Un amico militare che partecipa alle esercitazioni NATO mi racconta che anche nelle finte manovre dell’addestramento i più bravi sono sempre gli inglesi e gli americani. Un po’ meno i francesi, che sembrano giocare da soli. I tedeschi invece sembra sempre che si trattengano, come se non volessero esagerare, come l’ultima volta. Quanto agli italiani, si vede fin dall’inizio che pensano che sono solo esercitazioni e allora si risparmiano nello sforzo, ché non ne vale la pena. Quando devono rotolarsi per terra un poco buttano l’occhio per vedere dove, per non farsi male o magari rovinare la tuta, insomma sanno che è una finta e non vogliono sprecarsi troppo. Inglesi e americani no, loro ci credono sempre fino in fondo che vincono, anche nelle esercitazioni. Perché? Perché hanno la sicurezza che viene loro dall’aver vinto la guerra, quell’unica e ultima che ancora conta e su cui si fonda ancora, malgrado tutto, l’ordine mondiale. La nostra destra exneofascista invece quella guerra l’ha persa, anzi ne ha perse due in una: la guerra mondiale e la guerra partigiana. Vincere le elezioni non le basta per riscattarsi. Ci vorrebbe una rivincita, un’altra guerra, ma non si può….
Così si contorce e scalpita in gesticolazioni paramilitari, schiatta di rabbia e pur se vince ha paura. Allora per nobilitarsi si cerca una cultura. Ma una cultura di destra, di questa destra neoexfascista, non esiste perché la cultura non ha certezze, non ha misura, è sempre contrasto, cambiamento, rottura, innovazione. Ogni grande artista è grande perché con la sua invenzione ha fatto saltare per aria quel che esisteva prima. La cultura spacca ogni tradizione, mette il mondo alla rovescia, come ha fatto Dante che ha messo i Papi all’inferno. Dante, il cui miglior maestro era omosessuale e lui passando per l’inferno va a trovarlo e lo ringrazia. Dante, che con il suo poema ha affossato il vetusto latino e inventato l’italiano proclamando che: “opera naturale è che uom favella, così o così natura lascia poi fare a voi secondo che v’abbella”. La libertà di parlare come si vuole e di lasciar fare la natura, non è proprio un’idea di destra, della nostra destra exneofascista.
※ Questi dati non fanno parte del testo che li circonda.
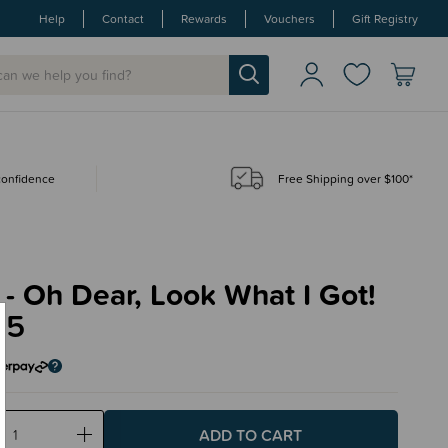
Help
Contact
Rewards
Vouchers
Gift Registry
 confidence
Free Shipping over $100*
- Oh Dear, Look What I Got!
95
ase
Increase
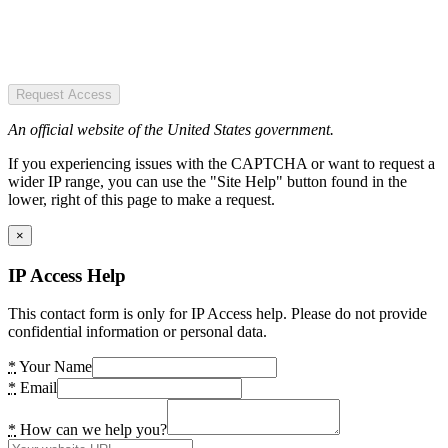
Request Access
An official website of the United States government.
If you experiencing issues with the CAPTCHA or want to request a
wider IP range, you can use the "Site Help" button found in the
lower, right of this page to make a request.
×
IP Access Help
This contact form is only for IP Access help. Please do not provide
confidential information or personal data.
*
Your Name
*
Email
*
How can we help you?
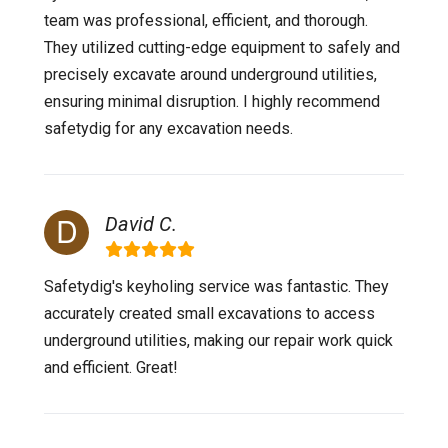
team was professional, efficient, and thorough.
They utilized cutting-edge equipment to safely and
precisely excavate around underground utilities,
ensuring minimal disruption. I highly recommend
safetydig for any excavation needs.
David C.
Safetydig's keyholing service was fantastic. They
accurately created small excavations to access
underground utilities, making our repair work quick
and efficient. Great!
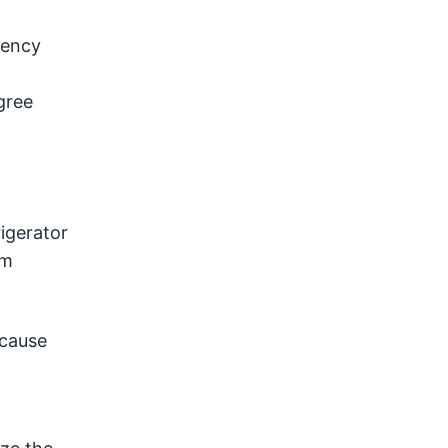
iency
gree
igerator
om
 cause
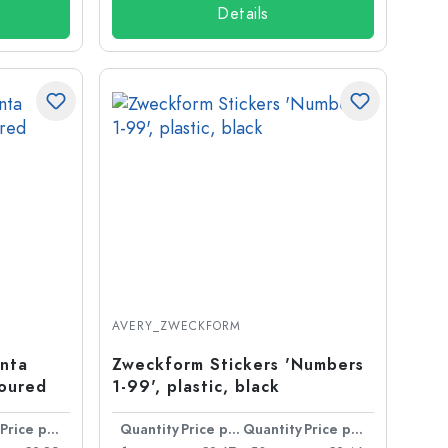
Details
AVERY_ZWECKFORM
anta
Zweckform Stickers 'Numbers
loured
1-99', plastic, black
Price per item
Quantity
Price per item
Quantity
Price per item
E più resterà al potere, più la destra (questa destra) sprofonderà nell’angoscia: si farà la bile nera ogni anno a dover celebrare il 25 aprile della Resistenza e il 2 giugno della Repubblica e il 9 maggio dell’Unione europea, tutte feste non sue, e perfino la festa della bandiera italiana le farà torcere lo stomaco, chè di fatto non è italiana, è cisalpina e ce l’hanno data i francesi e anche qui tocca ingoiare, alla faccia del sovranismo. E così, manda giù che manda giù, finirà che per disperazione la destra getterà la spugna e anche se vince di nuovo le elezioni, chiederà di stare all’opposizione. Perché la destra, questa destra, è nata contro, è nata perdente e solo nel perdere, nel lugubre culto della sconfitta trova la sua ragione.